WHAT TO DO ▸ Pick out every line in the material below that contains the word "majority" and copy each one. Match the letter case.

INFORMATION ▸

Segment Open

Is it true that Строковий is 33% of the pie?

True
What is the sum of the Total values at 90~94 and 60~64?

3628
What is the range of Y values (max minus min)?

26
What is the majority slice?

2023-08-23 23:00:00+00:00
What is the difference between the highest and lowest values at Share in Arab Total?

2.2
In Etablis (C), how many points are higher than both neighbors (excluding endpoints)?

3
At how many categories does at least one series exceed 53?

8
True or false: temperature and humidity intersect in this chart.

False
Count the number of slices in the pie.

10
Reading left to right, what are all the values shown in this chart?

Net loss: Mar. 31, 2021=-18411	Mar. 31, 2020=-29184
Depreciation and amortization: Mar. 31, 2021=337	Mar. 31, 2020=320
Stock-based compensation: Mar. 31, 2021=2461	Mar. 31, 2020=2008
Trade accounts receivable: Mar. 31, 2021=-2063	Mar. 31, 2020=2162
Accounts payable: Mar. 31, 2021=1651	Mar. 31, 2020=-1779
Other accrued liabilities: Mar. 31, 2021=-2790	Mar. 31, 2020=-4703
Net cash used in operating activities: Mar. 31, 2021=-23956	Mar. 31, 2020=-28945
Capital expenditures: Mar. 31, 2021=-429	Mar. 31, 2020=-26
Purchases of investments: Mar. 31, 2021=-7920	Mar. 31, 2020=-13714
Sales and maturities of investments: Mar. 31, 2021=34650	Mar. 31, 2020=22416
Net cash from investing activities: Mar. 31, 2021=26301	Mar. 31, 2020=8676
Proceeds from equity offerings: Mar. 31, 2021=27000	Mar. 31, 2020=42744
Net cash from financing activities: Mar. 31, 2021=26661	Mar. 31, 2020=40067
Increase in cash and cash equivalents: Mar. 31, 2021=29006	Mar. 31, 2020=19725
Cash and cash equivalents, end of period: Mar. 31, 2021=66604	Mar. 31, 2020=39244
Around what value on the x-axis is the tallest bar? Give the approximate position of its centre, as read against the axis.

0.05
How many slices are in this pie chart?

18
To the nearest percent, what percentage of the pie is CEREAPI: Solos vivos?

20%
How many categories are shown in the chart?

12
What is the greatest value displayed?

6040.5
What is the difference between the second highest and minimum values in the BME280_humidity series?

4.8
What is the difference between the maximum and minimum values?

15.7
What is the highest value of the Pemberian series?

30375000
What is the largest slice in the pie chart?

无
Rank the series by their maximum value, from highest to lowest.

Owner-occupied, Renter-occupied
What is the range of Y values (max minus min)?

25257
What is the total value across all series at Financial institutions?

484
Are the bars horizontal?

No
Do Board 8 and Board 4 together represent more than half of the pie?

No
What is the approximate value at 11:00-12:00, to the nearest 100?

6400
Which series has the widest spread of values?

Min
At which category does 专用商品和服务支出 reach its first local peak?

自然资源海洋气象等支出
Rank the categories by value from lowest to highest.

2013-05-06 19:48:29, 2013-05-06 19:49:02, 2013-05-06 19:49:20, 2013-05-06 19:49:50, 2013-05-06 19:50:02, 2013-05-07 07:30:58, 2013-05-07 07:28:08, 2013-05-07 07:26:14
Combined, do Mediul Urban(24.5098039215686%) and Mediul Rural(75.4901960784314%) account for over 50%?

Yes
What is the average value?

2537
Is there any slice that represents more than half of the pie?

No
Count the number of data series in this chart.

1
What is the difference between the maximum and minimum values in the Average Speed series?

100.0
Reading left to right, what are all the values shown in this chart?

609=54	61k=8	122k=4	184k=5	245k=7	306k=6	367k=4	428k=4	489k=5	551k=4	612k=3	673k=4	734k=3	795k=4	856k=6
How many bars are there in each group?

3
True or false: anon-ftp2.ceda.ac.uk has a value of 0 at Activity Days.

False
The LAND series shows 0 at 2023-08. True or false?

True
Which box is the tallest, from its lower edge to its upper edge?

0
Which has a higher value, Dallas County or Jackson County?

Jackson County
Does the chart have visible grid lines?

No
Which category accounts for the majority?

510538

Segment Closed

ANSWER BELOW ▸
What is the majority slice?
Which category accounts for the majority?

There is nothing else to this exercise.